**PASSAGE PROVIDED:**
··········

2. Set the preset's rules via `update_rules` (e.g. 'always use dark backgrounds', 'prefer sequence diagrams for auth flows').
3. Optionally mark the preset as the team default by calling `update_preset` with `isDefault: true`.
This tool only creates the empty preset shell; an agent that stops here will produce a preset with no styling power. Chain the steps above unless the user explicitly only wanted the shell.
Update Preset
Rename a preset or update its metadata (`name`, `description`, `isDefault`). Does NOT modify rules or templates/references — use `update_rules` and `add_or_remove_template_or_reference` for those.
Delete Preset
Delete a preset. Rejects when the preset has any rules, templates, or references.
Get Template Or Reference
Fetch a template/reference's metadata, document outline, and diagram list.
Create Template Or Reference
Create a new template (style anchor) or reference (terminology/concept anchor) file and, when `presetId` is provided, attach it to that preset in a single call. Auto-publishes the file's first version.
Templates and references are ALWAYS team-scoped resources under AI Presets — there is no concept of a private/personal template or reference. DO NOT ask the user 'team template or private template?' — that is not a real choice. The only sharing question is which preset to attach it to.
Typical use:
- User says 'make this a template under <preset>' → pass `presetId` so the file is attached immediately.
- User says 'make a template from this file' without naming a preset → ASK them which preset before calling (or list_presets to show options). DO NOT silently omit `presetId`; an unattached template is invisible to AI generation and almost never what the user wanted.

··········

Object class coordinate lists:
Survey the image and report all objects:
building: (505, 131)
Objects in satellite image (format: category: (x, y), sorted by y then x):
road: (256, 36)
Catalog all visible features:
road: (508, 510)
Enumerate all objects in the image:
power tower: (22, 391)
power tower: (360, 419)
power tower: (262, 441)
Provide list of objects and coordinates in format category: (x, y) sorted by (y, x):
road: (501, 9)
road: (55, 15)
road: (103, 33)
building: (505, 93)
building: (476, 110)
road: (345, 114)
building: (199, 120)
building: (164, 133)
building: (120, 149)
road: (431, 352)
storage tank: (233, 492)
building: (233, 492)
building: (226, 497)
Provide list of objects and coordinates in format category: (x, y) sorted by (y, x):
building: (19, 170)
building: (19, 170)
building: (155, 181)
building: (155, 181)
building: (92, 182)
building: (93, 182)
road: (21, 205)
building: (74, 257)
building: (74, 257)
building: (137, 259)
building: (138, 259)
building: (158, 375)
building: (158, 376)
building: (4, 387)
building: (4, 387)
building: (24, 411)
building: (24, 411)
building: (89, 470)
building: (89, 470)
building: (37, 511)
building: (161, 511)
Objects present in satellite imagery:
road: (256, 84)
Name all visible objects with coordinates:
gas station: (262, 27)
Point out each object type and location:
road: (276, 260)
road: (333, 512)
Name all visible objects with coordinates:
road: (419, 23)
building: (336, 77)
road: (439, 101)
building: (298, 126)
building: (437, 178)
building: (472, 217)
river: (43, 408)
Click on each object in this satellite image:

··········

**YOUR INSTRUCTIONS:**
Write what follows in the preset and template tool documentation, picking up right after its last sentence.

**OUTPUT:**
- User says 'duplicate this file as a template' → pass `sourceFileId` (and `presetId`).
When `presetId` is omitted the response includes a warning that the file is detached; treat that as a signal to follow up with `add_or_remove_template_or_reference` rather than leaving it dangling.
Update Template Or Reference
Rename a template or reference file.
Add Or Remove Template Or Reference
Attach or detach an EXISTING file as a template (style anchor) or reference (terminology/concept anchor) of a preset.
Use this tool when:
- the user has an existing workspace they want to promote into a preset (e.g. 'use this file as a template for the System Design preset'),
- you need to detach a file from a preset,
- or you just created a template via `create_template_or_reference` WITHOUT a `presetId` and need to attach it now.
To create a NEW template/reference file and attach it in a single call, use `create_template_or_reference` with `presetId` set — that avoids leaving a detached file in the team. When removing a file leaves it orphaned from all presets, the file is archived automatically.
Templates and references are inherently team-scoped (no private/personal templates exist); the preset choice is the only scoping decision.
Publish Template Or Reference
Publish a new version of a template/reference file.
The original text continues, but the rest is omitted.